Slashdot Mirror


Vector Space Search Engines in Perl

cascadefx writes "There is a great article on writing a Vector Space Search Engine in Perl over at the Orielly Network's Perl.com site. Most search engines, such as Google, use a reverse keyword index algorithm. The article, complete with code, proves yet again that there is (definitely) more than one way to do it. Try your hand. Add improvements and you may have a handy search engine for your site or... the next Google-killer."

4 of 20 comments (clear)

  1. no good for large collections of documents by rpeppe · · Score: 4, Insightful
    As far as I can see, this algorithm runs in time proportional to the number of documents, which might be fine for a small number of documents, but would be abysmal in large environments.

    It's a pity the article doesn't make this clearer (instead, it just says "Searches take place in RAM, so there's no disk or database access", which makes it sound as if it would be faster!)

    There's a reason people invented indexing schemes!

    1. Re:no good for large collections of documents by FamousLongAgo · · Score: 4, Insightful

      [disclaimer: I wrote the article]

      Since when is linear scaling abysmal?

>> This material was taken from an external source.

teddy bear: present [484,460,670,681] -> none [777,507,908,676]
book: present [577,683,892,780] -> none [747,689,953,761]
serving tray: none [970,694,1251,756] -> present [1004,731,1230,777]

Keep in mind that for very large collections, you can use clustering or other techniques to reduce the number of comparisons. You essentially layer an indexing step on top of things, so that you only search the most promising vectors.

      Keep in mind also that vector comparisons are very, very, very fast. People have run vector space search engines on collections in the millions without running into performance issues. And the claim that vector search is faster than a database search is true, for as long as you can fit all the document vectors into RAM.

      --

      A customer service representative will be with me shortly.
    2. Re:no good for large collections of documents by t · · Score: 3, Insightful
      Skimming the article, it seems to be quite similar to Self-Organizing Maps or Vector Quantizers. Care to comment?

      Also, I've worked on SOMs previously and there is no way you can hold all the document vectors in RAM. Think google, when you do a search on 3 million documents. The part that really hurts is the number of possible keywords.

    3. Re:no good for large collections of documents by FamousLongAgo · · Score: 3, Informative

      I hadn't heard of either technique - if you have some links, I'd love to look at them.

      You're completely right about web-size collections being too big to hold in RAM. It's a question of defining the problem space. My article was targeted for the hobbyist, who is far more likely to be building a search engine for a website (thousands of pages) than for the entire web.

      Presumably, if you're trying to index the web, you won't be writing your search code in Perl ;-)

      That's not to say you can't scale vector-space search engines. But it makes things complex. There is a lot of handwaving in the article, to try and keep things simple. One example, as you point out, is neglecting to mention practical ways of reducing vector size (number of keywords). That problem goes away if you use latent semantic analysis, which reduces the dimensionality of the vectors by several orders of magnitude. And as a nice side effect, you get a search engine with better recall, that can give you relevant results without a keyword match.

      But LSI has its own scaling issues, and those scaling issues have their own workarounds, and so on and so on. Put it all in an introductory article, and it gets overwhelming.

      Still, I think there's room for novel algorithmic approaches in the 100-100K document range. To give you one example, we run an LSI search engine on a database of old Civil War articles for the University of Virginia. There's no way the search could scale to ten million documents, but it doesn't have to. The collection is bounded.

      I suspect other people have interesting collections in that kind of size range. Not everything has to scale to the billions of documents to be useful.

      --

      A customer service representative will be with me shortly.